[Stored data]

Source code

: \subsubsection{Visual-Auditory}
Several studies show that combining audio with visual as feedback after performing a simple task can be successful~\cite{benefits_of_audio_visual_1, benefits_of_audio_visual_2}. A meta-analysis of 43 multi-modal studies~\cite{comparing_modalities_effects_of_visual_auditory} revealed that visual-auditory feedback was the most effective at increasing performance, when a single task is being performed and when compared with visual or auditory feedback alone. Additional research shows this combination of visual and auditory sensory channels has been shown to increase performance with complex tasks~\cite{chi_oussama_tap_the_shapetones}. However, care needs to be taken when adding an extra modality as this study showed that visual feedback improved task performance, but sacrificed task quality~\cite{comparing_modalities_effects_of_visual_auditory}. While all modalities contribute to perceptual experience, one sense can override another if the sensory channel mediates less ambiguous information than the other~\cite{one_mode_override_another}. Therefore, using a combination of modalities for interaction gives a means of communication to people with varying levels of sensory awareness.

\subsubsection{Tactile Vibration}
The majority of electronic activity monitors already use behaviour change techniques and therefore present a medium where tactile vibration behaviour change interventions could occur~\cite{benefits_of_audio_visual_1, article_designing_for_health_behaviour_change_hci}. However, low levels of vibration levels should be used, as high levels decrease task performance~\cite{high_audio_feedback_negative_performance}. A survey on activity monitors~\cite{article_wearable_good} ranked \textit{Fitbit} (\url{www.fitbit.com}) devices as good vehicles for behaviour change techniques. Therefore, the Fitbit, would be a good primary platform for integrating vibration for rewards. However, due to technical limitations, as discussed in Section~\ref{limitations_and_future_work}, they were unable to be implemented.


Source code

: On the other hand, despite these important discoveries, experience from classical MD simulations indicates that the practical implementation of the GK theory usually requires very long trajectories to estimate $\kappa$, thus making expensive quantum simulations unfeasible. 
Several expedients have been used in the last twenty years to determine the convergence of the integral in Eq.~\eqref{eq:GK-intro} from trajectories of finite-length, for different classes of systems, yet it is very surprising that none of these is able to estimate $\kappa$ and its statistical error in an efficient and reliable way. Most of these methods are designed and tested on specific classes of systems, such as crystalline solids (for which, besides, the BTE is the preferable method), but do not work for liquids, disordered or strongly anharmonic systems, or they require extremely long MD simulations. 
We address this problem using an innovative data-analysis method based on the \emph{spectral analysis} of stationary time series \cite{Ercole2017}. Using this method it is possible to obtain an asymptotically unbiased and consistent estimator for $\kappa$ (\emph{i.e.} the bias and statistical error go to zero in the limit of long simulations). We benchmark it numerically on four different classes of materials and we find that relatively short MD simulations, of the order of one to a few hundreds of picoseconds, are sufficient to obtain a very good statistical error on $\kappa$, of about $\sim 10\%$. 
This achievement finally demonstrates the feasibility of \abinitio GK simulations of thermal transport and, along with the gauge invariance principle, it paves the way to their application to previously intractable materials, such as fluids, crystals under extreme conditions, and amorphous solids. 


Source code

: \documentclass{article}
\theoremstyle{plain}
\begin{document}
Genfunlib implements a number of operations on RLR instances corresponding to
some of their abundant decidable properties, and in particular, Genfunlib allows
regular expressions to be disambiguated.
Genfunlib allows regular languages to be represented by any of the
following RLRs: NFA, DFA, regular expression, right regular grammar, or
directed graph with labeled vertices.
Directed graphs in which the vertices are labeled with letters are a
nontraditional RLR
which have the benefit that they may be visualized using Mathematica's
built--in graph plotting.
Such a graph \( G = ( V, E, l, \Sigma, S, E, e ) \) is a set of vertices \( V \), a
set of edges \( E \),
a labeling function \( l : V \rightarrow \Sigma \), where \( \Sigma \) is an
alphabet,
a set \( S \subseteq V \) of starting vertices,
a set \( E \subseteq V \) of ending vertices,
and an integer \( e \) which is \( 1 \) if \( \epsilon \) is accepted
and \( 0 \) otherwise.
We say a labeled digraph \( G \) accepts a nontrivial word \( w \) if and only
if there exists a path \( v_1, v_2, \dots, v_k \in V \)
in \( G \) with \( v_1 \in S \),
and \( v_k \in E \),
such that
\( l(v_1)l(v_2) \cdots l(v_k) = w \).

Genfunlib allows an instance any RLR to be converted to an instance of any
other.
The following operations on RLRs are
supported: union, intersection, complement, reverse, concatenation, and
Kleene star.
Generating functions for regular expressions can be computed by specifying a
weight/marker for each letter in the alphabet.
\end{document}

■ WHAT YOU ARE ASKED TO DO: Considering each line of the records on its own, count those that contain "operations" and give only that number.

■ RESPONSE BELOW: 2